> [Entries supplied]:
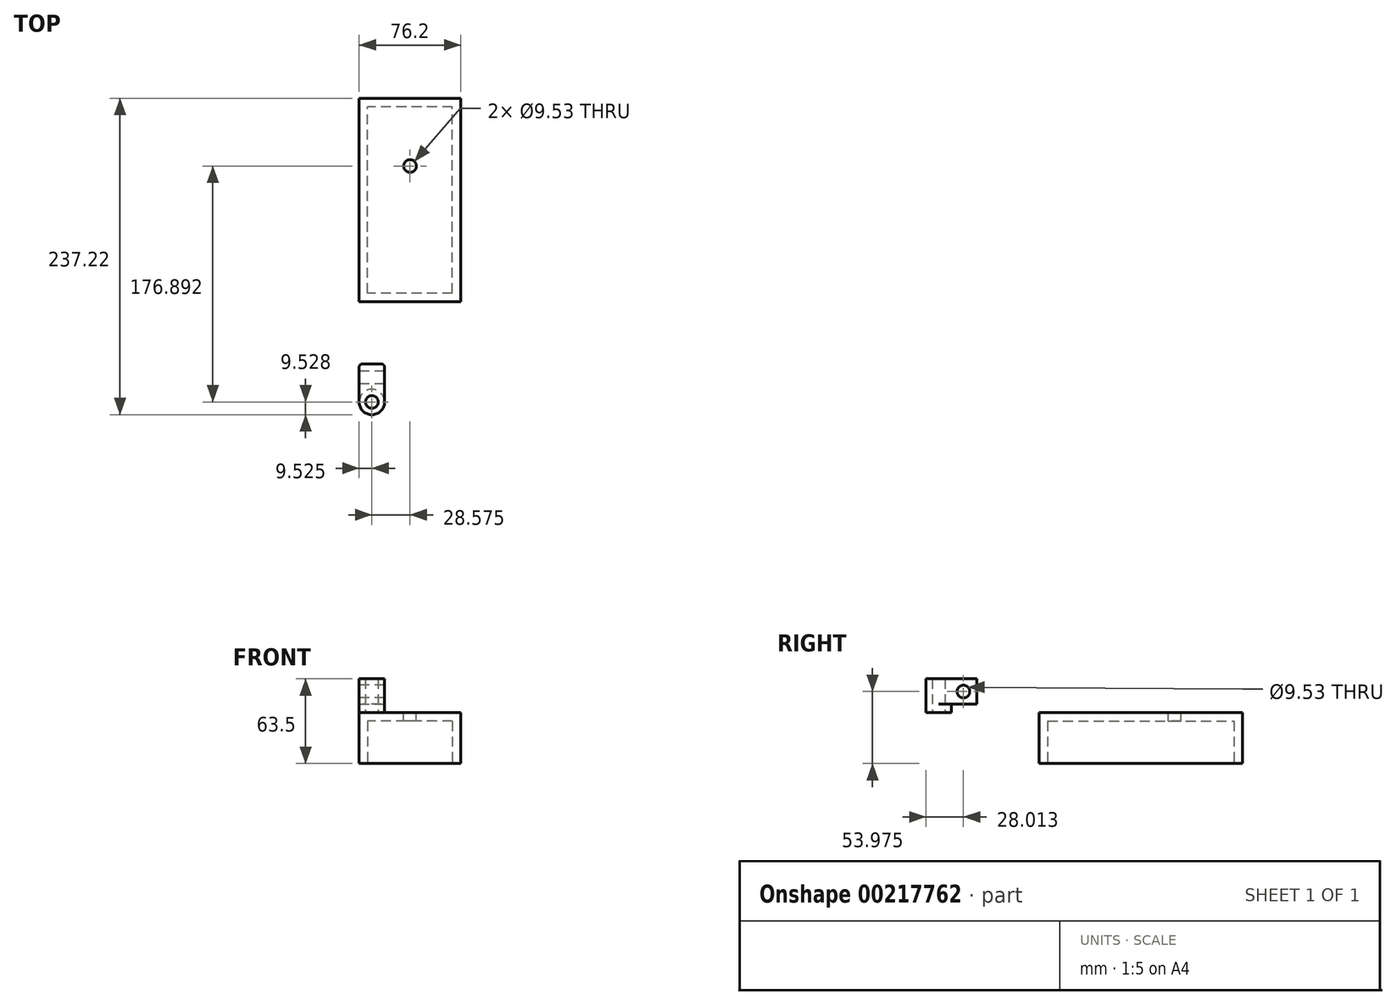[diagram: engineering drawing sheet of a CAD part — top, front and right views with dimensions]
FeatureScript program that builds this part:
annotation { "Feature Type Name" : "Feature", "Feature Type Description" : "" }
export const myFeature = defineFeature(function(context is Context, id is Id, definition is map)
    precondition{}
    {
        {
            var Q0;
            Q0=qCreatedBy(makeId("Top.planeOp"),FACE);
            var sketch = newSketch(context, id + "F0", { "sketchPlane" : qUnion([Q0])});
            skLineSegment(sketch, "E0.bottom", {"start": v(0, 0) * mm, "end": v(76.2, 0) * mm});
            skLineSegment(sketch, "E0.top", {"start": v(0, 152.4) * mm, "end": v(76.2, 152.4) * mm});
            skLineSegment(sketch, "E0.left", {"start": v(0, 0) * mm, "end": v(0, 152.4) * mm});
            skLineSegment(sketch, "E0.right", {"start": v(76.2, 0) * mm, "end": v(76.2, 152.4) * mm});
            skSolve(sketch);
        }
        {
            var Q0;
            Q0=makeQuery(id+"F0.imprint","IMPRINT",FACE,{"disambiguationData":[TD([[makeQuery(id+"F0.imprint","IMPRINT",EDGE,{"derivedFrom":sQuery(id+"F0.wireOp",EDGE,"E0.bottom")}),1.0]])]});
            extrude(context, id + "F1", {"entities" : qUnion([Q0]), "oppositeDirection" : true, "depth" : 38.1 * mm});
        }
        {
            var Q0;
            Q0=makeQuery(id+"F1.opExtrude","CAP_FACE",FACE,{"disambiguationData":[OSD([sQuery(id+"F0.wireOp",EDGE,"E0.bottom"),sQuery(id+"F0.wireOp",EDGE,"E0.top"),sQuery(id+"F0.wireOp",EDGE,"E0.left"),sQuery(id+"F0.wireOp",EDGE,"E0.right")])],"isStart":true});
            var sketch = newSketch(context, id + "F2", { "sketchPlane" : qUnion([Q0])});
            skCircle(sketch, "E1", {"center": v(38.1, 101.6) * mm, "radius": 4.76 * mm});
            skSolve(sketch);
        }
        {
            var Q0;
            Q0=makeQuery(id+"F1.opExtrude","CAP_FACE",FACE,{"disambiguationData":[OSD([sQuery(id+"F0.wireOp",EDGE,"E0.bottom"),sQuery(id+"F0.wireOp",EDGE,"E0.top"),sQuery(id+"F0.wireOp",EDGE,"E0.left"),sQuery(id+"F0.wireOp",EDGE,"E0.right")])],"isStart":false});
            var sketch = newSketch(context, id + "F3", { "sketchPlane" : qUnion([Q0])});
            skLineSegment(sketch, "E2.bottom", {"start": v(69.85, -6.35) * mm, "end": v(6.35, -6.35) * mm});
            skLineSegment(sketch, "E2.top", {"start": v(69.85, -146.05) * mm, "end": v(6.35, -146.05) * mm});
            skLineSegment(sketch, "E2.left", {"start": v(69.85, -6.35) * mm, "end": v(69.85, -146.05) * mm});
            skLineSegment(sketch, "E2.right", {"start": v(6.35, -6.35) * mm, "end": v(6.35, -146.05) * mm});
            skSolve(sketch);
        }
        {
            var Q0;
            Q0=makeQuery(id+"F3.imprint","IMPRINT",FACE,{"disambiguationData":[TD([[makeQuery(id+"F3.imprint","IMPRINT",EDGE,{"derivedFrom":sQuery(id+"F3.wireOp",EDGE,"E2.bottom")}),1.0]])]});
            extrude(context, id + "F4", {"entities" : qUnion([Q0]), "operationType" : NewBodyOperationType.REMOVE, "oppositeDirection" : true, "depth" : 31.75 * mm});
        }
        {
            var Q0;
            Q0=makeQuery(id+"F2.imprint","IMPRINT",FACE,{"disambiguationData":[TD([[makeQuery(id+"F2.imprint","IMPRINT",EDGE,{"derivedFrom":sQuery(id+"F2.wireOp",EDGE,"E1")}),1.0]])]});
            extrude(context, id + "F5", {"entities" : qUnion([Q0]), "operationType" : NewBodyOperationType.REMOVE, "oppositeDirection" : true, "depth" : 6.35 * mm});
        }
        {
            var Q0;
            Q0=qCreatedBy(makeId("Right.planeOp"),FACE);
            var sketch = newSketch(context, id + "F6", { "sketchPlane" : qUnion([Q0])});
            skLineSegment(sketch, "E3", {"start": v(-84.82, 0) * mm, "end": v(-84.82, 25.4) * mm});
            skLineSegment(sketch, "E4", {"start": v(-84.82, 25.4) * mm, "end": v(-46.72, 25.4) * mm});
            skLineSegment(sketch, "E5", {"start": v(-46.72, 25.4) * mm, "end": v(-46.72, 6.35) * mm});
            skLineSegment(sketch, "E6", {"start": v(-46.72, 6.35) * mm, "end": v(-65.77, 6.35) * mm});
            skLineSegment(sketch, "E7", {"start": v(-65.77, 6.35) * mm, "end": v(-65.77, 0) * mm});
            skLineSegment(sketch, "E8", {"start": v(-65.77, 0) * mm, "end": v(-84.82, 0) * mm});
            skCircle(sketch, "E9", {"center": v(-56.8, 15.88) * mm, "radius": 4.76 * mm});
            skSolve(sketch);
        }
        {
            var Q0;
            Q0=makeQuery(id+"F6.imprint","IMPRINT",FACE,{"disambiguationData":[TD([[makeQuery(id+"F6.imprint","IMPRINT",EDGE,{"derivedFrom":sQuery(id+"F6.wireOp",EDGE,"E3")}),-1.0]])]});
            extrude(context, id + "F7", {"entities" : qUnion([Q0]), "depth" : 19.05 * mm});
        }
        {
            var Q0;
            Q0=makeQuery(id+"F7.opExtrude","SWEPT_FACE",FACE,{"disambiguationData":[OSD([sQuery(id+"F6.wireOp",EDGE,"E8")])]});
            var sketch = newSketch(context, id + "F8", { "sketchPlane" : qUnion([Q0])});
            skCircle(sketch, "E10", {"center": v(9.53, 75.3) * mm, "radius": 9.53 * mm});
            skCircle(sketch, "E11", {"center": v(9.53, 75.3) * mm, "radius": 4.76 * mm});
            skLineSegment(sketch, "E12.bottom", {"start": v(19.05, 84.82) * mm, "end": v(0, 84.82) * mm});
            skLineSegment(sketch, "E12.top", {"start": v(19.05, 65.77) * mm, "end": v(0, 65.77) * mm});
            skLineSegment(sketch, "E12.left", {"start": v(19.05, 84.82) * mm, "end": v(19.05, 65.77) * mm});
            skLineSegment(sketch, "E12.right", {"start": v(0, 84.82) * mm, "end": v(0, 65.77) * mm});
            skSolve(sketch);
        }
        {
            var Q0;
            Q0=makeQuery(id+"F8.imprint","IMPRINT",FACE,{"disambiguationData":[TD([[makeQuery(id+"F8.imprint","IMPRINT",EDGE,{"derivedFrom":sQuery(id+"F8.wireOp",EDGE,"E11")}),1.0]])]});
            extrude(context, id + "F9", {"entities" : qUnion([Q0]), "operationType" : NewBodyOperationType.REMOVE, "oppositeDirection" : true, "depth" : 25.4 * mm});
        }
        {
            var Q0;
            Q0=makeQuery(id+"F7.opExtrude","SWEPT_FACE",FACE,{"disambiguationData":[OSD([sQuery(id+"F6.wireOp",EDGE,"E8")])]});
            var sketch = newSketch(context, id + "F10", { "sketchPlane" : qUnion([Q0])});
            skCircle(sketch, "E13", {"center": v(9.53, 75.3) * mm, "radius": 9.53 * mm});
            skLineSegment(sketch, "E14.bottom", {"start": v(19.05, 84.82) * mm, "end": v(0, 84.82) * mm});
            skLineSegment(sketch, "E14.top", {"start": v(19.05, 65.77) * mm, "end": v(0, 65.77) * mm});
            skLineSegment(sketch, "E14.left", {"start": v(19.05, 84.82) * mm, "end": v(19.05, 65.77) * mm});
            skLineSegment(sketch, "E14.right", {"start": v(0, 84.82) * mm, "end": v(0, 65.77) * mm});
            skSolve(sketch);
        }
        {
            var Q0;
            {var subQ0=sQuery(id+"F10.wireOp",EDGE,"E14.bottom");var subQ1=sQuery(id+"F10.wireOp",EDGE,"E13");var subQ2=makeQuery(id+"F10.imprint","INTERSECT",VERTEX,{"derivedFrom":[subQ1,subQ0]});Q0=makeQuery(id+"F10.imprint","IMPRINT",FACE,{"disambiguationData":[TD([[makeQuery(id+"F10.imprint","IMPRINT",EDGE,{"disambiguationData":[TD([[subQ2,-1.0]])],"derivedFrom":subQ1}),-1.0]])]});}
            var Q1;
            {var subQ0=sQuery(id+"F10.wireOp",EDGE,"E14.right");var subQ1=sQuery(id+"F10.wireOp",EDGE,"E13");var subQ2=makeQuery(id+"F10.imprint","INTERSECT",VERTEX,{"derivedFrom":[subQ1,subQ0]});Q1=makeQuery(id+"F10.imprint","IMPRINT",FACE,{"disambiguationData":[TD([[makeQuery(id+"F10.imprint","IMPRINT",EDGE,{"disambiguationData":[TD([[subQ2,-1.0]])],"derivedFrom":subQ1}),-1.0]])]});}
            var Q2;
            {var subQ0=sQuery(id+"F10.wireOp",EDGE,"E14.left");var subQ1=sQuery(id+"F10.wireOp",EDGE,"E13");var subQ2=makeQuery(id+"F10.imprint","INTERSECT",VERTEX,{"derivedFrom":[subQ1,subQ0]});Q2=makeQuery(id+"F10.imprint","IMPRINT",FACE,{"disambiguationData":[TD([[makeQuery(id+"F10.imprint","IMPRINT",EDGE,{"disambiguationData":[TD([[subQ2,1.0]])],"derivedFrom":subQ1}),-1.0]])]});}
            var Q3;
            Q3=makeQuery(id+"F10.imprint","IMPRINT",FACE,{"disambiguationData":[TD([[makeQuery(id+"F10.imprint","IMPRINT",EDGE,{"derivedFrom":makeQuery(id+"F9.boolean.opBoolean","COPY",EDGE,{"derivedFrom":makeQuery(id+"F9.opExtrude","CAP_EDGE",EDGE,{"disambiguationData":[OSD([sQuery(id+"F8.wireOp",EDGE,"E11")])],"isStart":true})})}),1.0]])]});
            var Q4;
            {var subQ0=sQuery(id+"F10.wireOp",EDGE,"E14.bottom");var subQ1=sQuery(id+"F10.wireOp",EDGE,"E13");var subQ2=makeQuery(id+"F10.imprint","INTERSECT",VERTEX,{"derivedFrom":[subQ1,subQ0]});Q4=makeQuery(id+"F10.imprint","IMPRINT",FACE,{"disambiguationData":[TD([[makeQuery(id+"F10.imprint","IMPRINT",EDGE,{"disambiguationData":[TD([[subQ2,1.0]])],"derivedFrom":subQ1}),-1.0]])]});}
            extrude(context, id + "F11", {"entities" : qUnion([Q0, Q1, Q2, Q3, Q4]), "operationType" : NewBodyOperationType.REMOVE, "oppositeDirection" : true, "depth" : 6.35 * mm});
        }
        {
            var Q0;
            Q0=makeQuery(id+"F7.opExtrude","SWEPT_FACE",FACE,{"disambiguationData":[OSD([sQuery(id+"F6.wireOp",EDGE,"E8")])]});
            var sketch = newSketch(context, id + "F12", { "sketchPlane" : qUnion([Q0])});
            skArc(sketch, "E15", {"start": v(19.05, 75.3) * mm, "mid": v(9.53, 84.82) * mm, "end": v(0, 75.3) * mm});
            skLineSegment(sketch, "E16", {"start": v(19.05, 75.3) * mm, "end": v(0, 75.3) * mm});
            skLineSegment(sketch, "E17.bottom", {"start": v(19.05, 75.3) * mm, "end": v(-0.93, 75.3) * mm});
            skLineSegment(sketch, "E17.top", {"start": v(19.05, 86.41) * mm, "end": v(-0.93, 86.41) * mm});
            skLineSegment(sketch, "E17.left", {"start": v(19.05, 75.3) * mm, "end": v(19.05, 86.41) * mm});
            skLineSegment(sketch, "E17.right", {"start": v(-0.93, 75.3) * mm, "end": v(-0.93, 86.41) * mm});
            skSolve(sketch);
        }
        {
            var Q0;
            {var subQ1=sQuery(id+"F12.wireOp",EDGE,"E15");Q0=makeQuery(id+"F12.imprint","IMPRINT",FACE,{"disambiguationData":[TD([[makeQuery(id+"F12.imprint","IMPRINT",EDGE,{"derivedFrom":subQ1}),-1.0]])]});}
            extrude(context, id + "F13", {"entities" : qUnion([Q0]), "operationType" : NewBodyOperationType.REMOVE, "oppositeDirection" : true, "depth" : 25.4 * mm});
        }
        {
            var Q0;
            Q0=makeQuery(id+"F7.opExtrude","CAP_EDGE",EDGE,{"disambiguationData":[OSD([sQuery(id+"F6.wireOp",EDGE,"E5")])],"isStart":false});
            var Q1;
            Q1=makeQuery(id+"F7.opExtrude","CAP_EDGE",EDGE,{"disambiguationData":[OSD([sQuery(id+"F6.wireOp",EDGE,"E5")])],"isStart":true});
            fillet(context, id + "F14", {"entities" : qUnion([Q0, Q1]), "radius" : 2.54 * mm, "tangentPropagation" : true, "allowEdgeOverflow" : false});
        }
    });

> [Task instructions]:
Please pick out each line of the data above that contains the string "planeOp".

> [Reply to the task]:
            Q0=qCreatedBy(makeId("Top.planeOp"),FACE);
            Q0=qCreatedBy(makeId("Right.planeOp"),FACE);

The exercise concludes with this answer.